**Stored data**
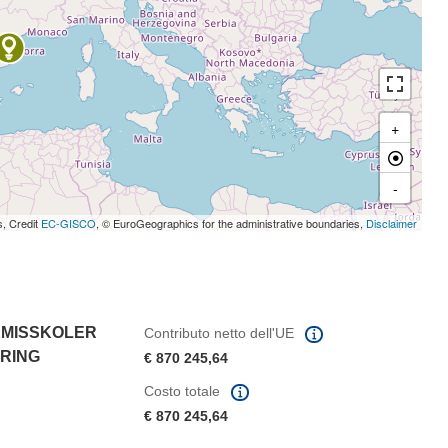
+
-
s, Credit
EC-GISCO
, © EuroGeographics for the administrative boundaries,
Disclaimer
EMISSKOLER
Contributo netto dell'UE
ERING
€ 870 245,64
Costo totale
€ 870 245,64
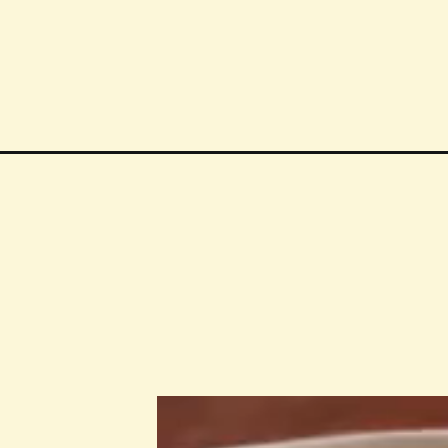
Wird geöffnet
https://notjustfood.blog/de/homemade-taglia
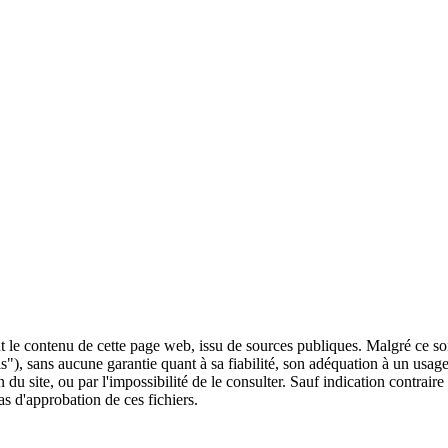
 le contenu de cette page web, issu de sources publiques. Malgré ce soin 
 is"), sans aucune garantie quant à sa fiabilité, son adéquation à un usag
 du site, ou par l'impossibilité de le consulter. Sauf indication contrair
as d'approbation de ces fichiers.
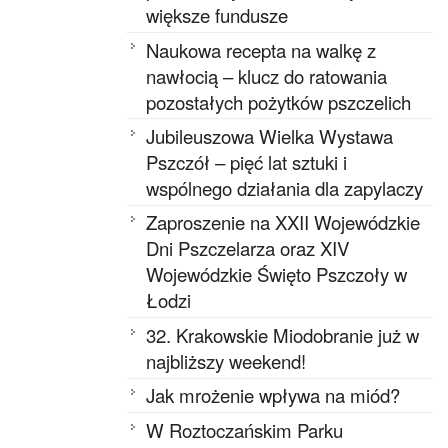
większe fundusze
Naukowa recepta na walkę z
nawłocią – klucz do ratowania
pozostałych pożytków pszczelich
Jubileuszowa Wielka Wystawa
Pszczół – pięć lat sztuki i
wspólnego działania dla zapylaczy
Zaproszenie na XXII Wojewódzkie
Dni Pszczelarza oraz XIV
Wojewódzkie Święto Pszczoły w
Łodzi
32. Krakowskie Miodobranie już w
najbliższy weekend!
Jak mrożenie wpływa na miód?
W Roztoczańskim Parku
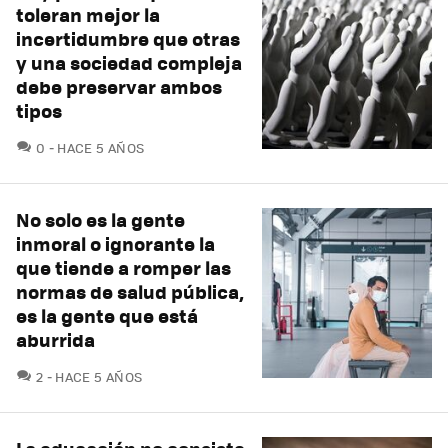
toleran mejor la
incertidumbre que otras
y una sociedad compleja
debe preservar ambos
tipos
COMENTARIOS
0
HACE 5 AÑOS
No solo es la gente
inmoral o ignorante la
que tiende a romper las
normas de salud pública,
es la gente que está
aburrida
COMENTARIOS
2
HACE 5 AÑOS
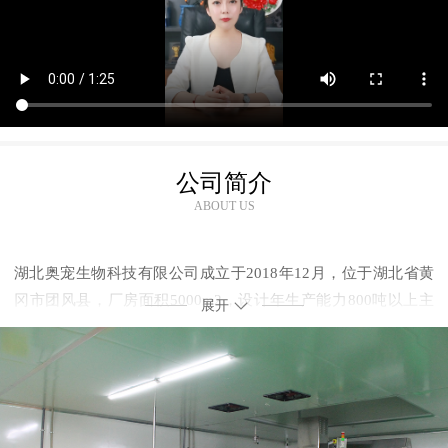
公司简介
ABOUT US
湖北奥宠生物科技有限公司成立于2018年12月，位于湖北省黄
冈市团风县，厂房面积5000m2，设计年生产能力800吨以上主
展开
要生产各类宠物维生素预混料、微量元素预混料、复合预混料。
公司前期投入500余万，拥有生产区、行政区、生活区分开互不
妨碍，厂区平整，周边无污染，预混料生产线按工艺要求合理布
局，主要设备为不锈钢材质，与物料直接接触部位采用304优质
不锈钢，表面光洁、平整，不易产生脱落物，易于清洁，配有全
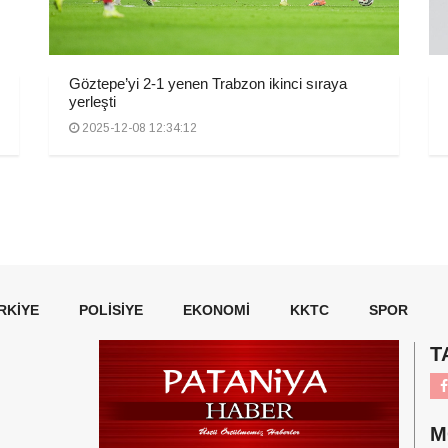
Göztepe’yi 2-1 yenen Trabzon ikinci sıraya
yerleşti
2025-12-08 12:34:12
RKIYE
POLISIYE
EKONOMI
KKTC
SPOR
T
M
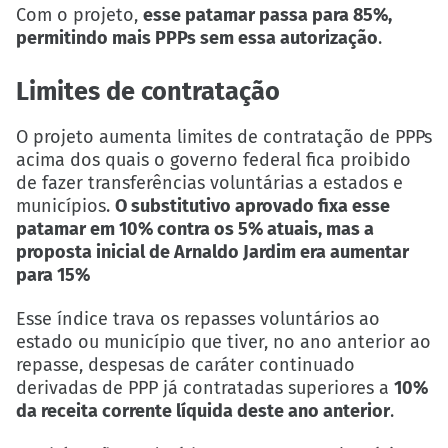
Com o projeto,
esse patamar passa para 85%,
permitindo mais PPPs sem essa autorização
.
Limites de contratação
O projeto aumenta limites de contratação de PPPs
acima dos quais o governo federal fica proibido
de fazer transferências voluntárias a estados e
municípios.
O substitutivo aprovado fixa esse
patamar em 10% contra os 5% atuais, mas a
proposta inicial de Arnaldo Jardim era aumentar
para 15%
Esse índice trava os repasses voluntários ao
estado ou município que tiver, no ano anterior ao
repasse, despesas de caráter continuado
derivadas de PPP já contratadas superiores a
10%
da receita corrente líquida deste ano anterior
.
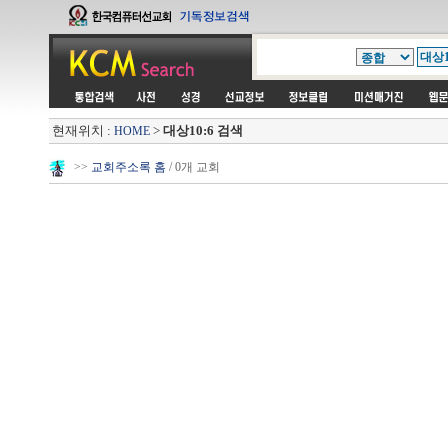
현재위치 :
>
대상10:6 검색
HOME
>>
교회주소록 홈
/ 0개 교회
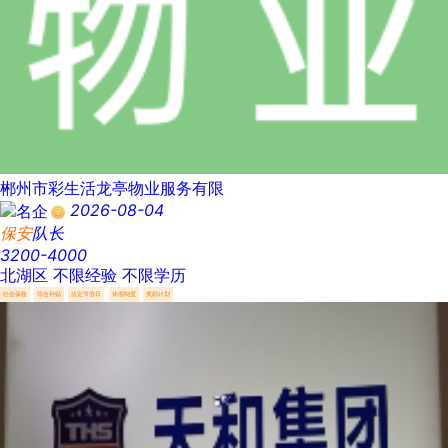
郴州市彩生活龙亭物业服务有限
2026-08-04
保安
队长
3200-4000
北湖区
不限经验
不限学历
社会保险
综合补贴
法定节假日
休假制度
奖励计划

**PROMPT**
State how many lines of the entries above include the string "anterior". The reply is that number alone.

**FINISHED TASK**
2